The extreme example here is a company like Rolex, who for years has operated its own foundry to alloy its own gold and forge its own cases. The Big R is an example of a vertically integrated company that covers all aspects of watchmaking from soup to nuts, or rather from bezel to hairspring. This complete control of its products is what helps Rolex maintain a sterling reputation for quality, but it also helps keep prices high. When many people think of luxury watches, Rolex is the first name that comes to mind — though in the overall spectrum of brands, it is decidedly middle of the pack, price-wise. Given its reputation for high prices, Rolex created its “affordable” line, Tudor, which borrows trickle-down technologies from its parent company while cutting costs by using ETA movements. So while the iconic Rolex Submariner Date costs close to $8,000, the Tudor Pelagos can be had for around $4,000, both possessing similar features — the Pelagos being arguably the more capable dive watch.
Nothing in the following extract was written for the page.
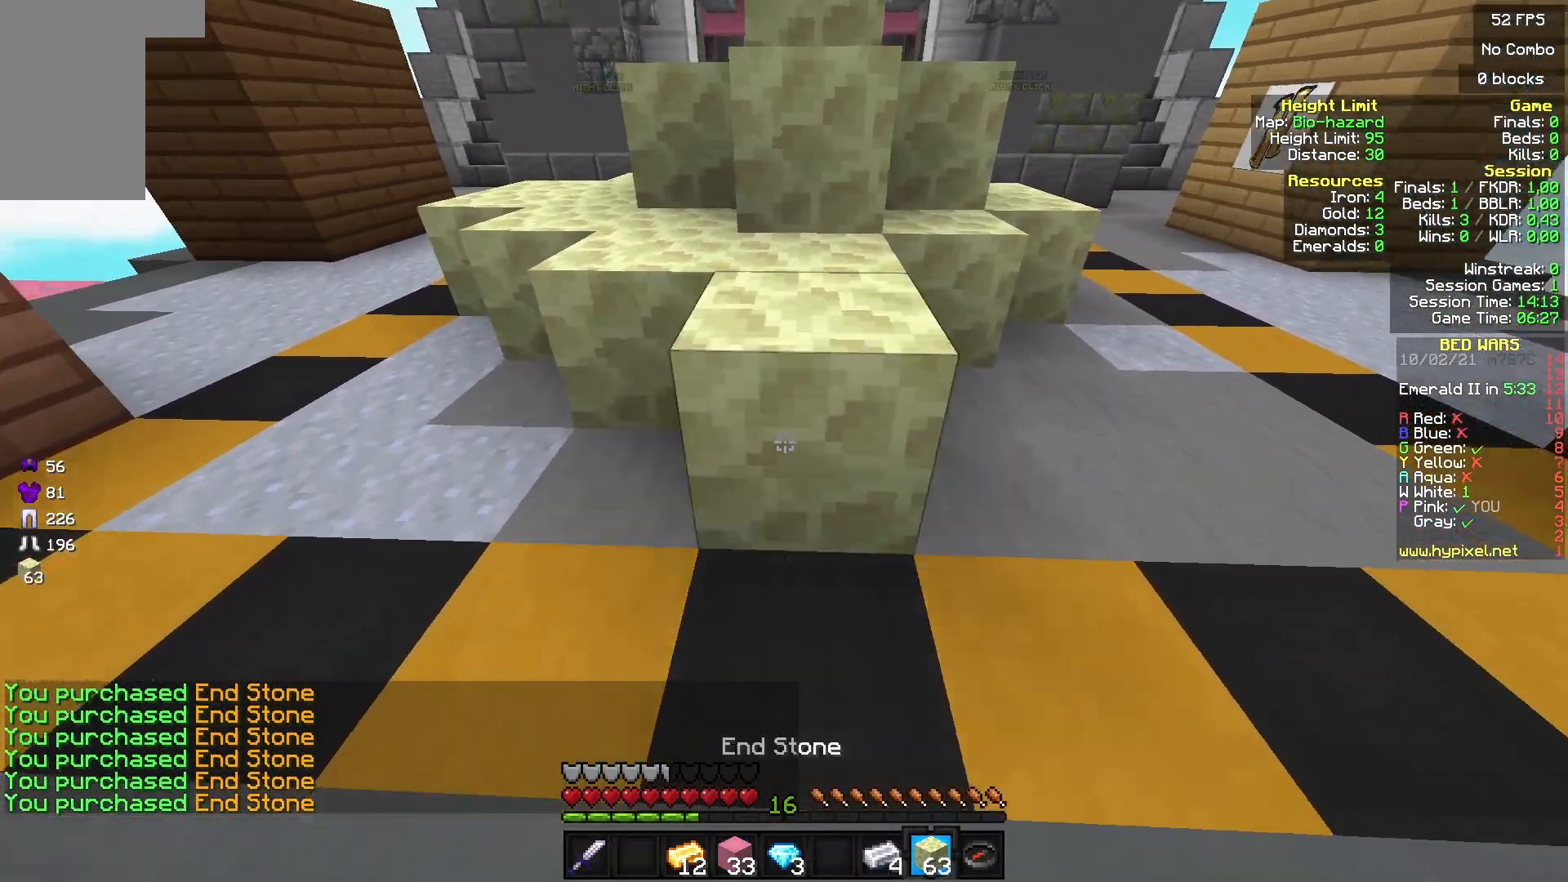
{"keys": ["d", "w"], "mouse": ["right"], "events": [[100, "w", "down"], [133, "mouse_right", "up"], [400, "mouse_right", "down"]]}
The third reason watches cost so much is because watch companies are largely marketing machines. It’s not enough these days to just say your watch tells time accurately. We’ve got smartphones for that. Now brands have to compete with each other to peddle lifestyle stories that make one watch more appealing than the next, regardless of its objective merits. Ad budgets are astronomical, while press launches and annual watch fairs costs millions. We’d all like to think that we’re immune to marketing, able to cut through the hype to discern a quality timepiece from a lot of glossy photos and breathless ad copy. But what red-blooded male can resist lingering in IWC’s Manhattan boutique, with its flight simulator, dive locker and leather sofas, intermingled with vitrines of shiny chronographs?
Finally, the watches people typically think of as “expensive” are, after all, luxury products. By definition, they are completely unnecessary and have countless more affordable alternatives. Those of us working stiffs who save and scrimp to afford that nice Omega are merely playing in a realm that is really occupied by an upper class who buy watches like we might splurge on a new pair of shoes or a nice dinner out. Watches used to be more necessary, and mechanical watches were what everyone wore. Nowadays, they are emblems of quality, of tradition, of craftsmanship, and yes, sometimes of wealth, taste and prestige.
None of these reasons are justifications or excuses. We’d love it if watch prices were lower and we could afford that Jaeger-LeCoultre on an editor’s salary. At the same time, if luxury timepieces were affordable, they might not hold the same allure, and there is something to be said for holding those aspirational pieces, those Grails that we covet and scheme to one day own. That said, hopefully now you can have a better answer for that guy who asks why your watch costs so much. Or you can take the easy path. Just smile and ask him why his watch costs so little.